### DATA SUPPLIED
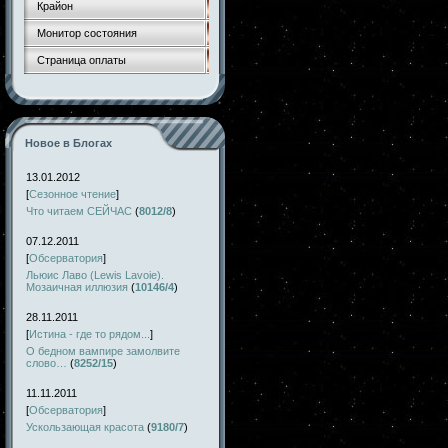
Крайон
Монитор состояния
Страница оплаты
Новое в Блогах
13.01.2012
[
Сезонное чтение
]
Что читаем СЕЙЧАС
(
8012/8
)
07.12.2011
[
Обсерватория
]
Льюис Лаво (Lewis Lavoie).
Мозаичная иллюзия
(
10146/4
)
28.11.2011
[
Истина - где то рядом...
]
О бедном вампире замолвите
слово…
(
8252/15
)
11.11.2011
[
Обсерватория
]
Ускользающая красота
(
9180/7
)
* * *
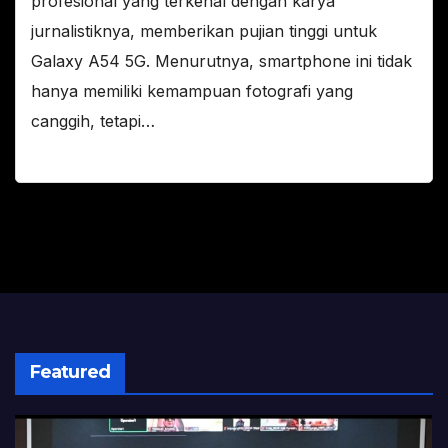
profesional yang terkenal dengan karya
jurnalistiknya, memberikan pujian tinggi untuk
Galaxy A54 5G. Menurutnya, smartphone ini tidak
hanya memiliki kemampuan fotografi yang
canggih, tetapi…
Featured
* * *
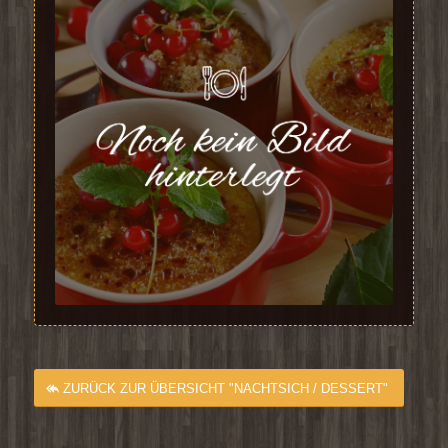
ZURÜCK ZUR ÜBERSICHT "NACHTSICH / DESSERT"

### TASK DESCRIPTION
A complete answer lists every line of the listing above that holds the word "yang".

### SOLUTION TO THIS EXERCISE
profesional yang terkenal dengan karya
hanya memiliki kemampuan fotografi yang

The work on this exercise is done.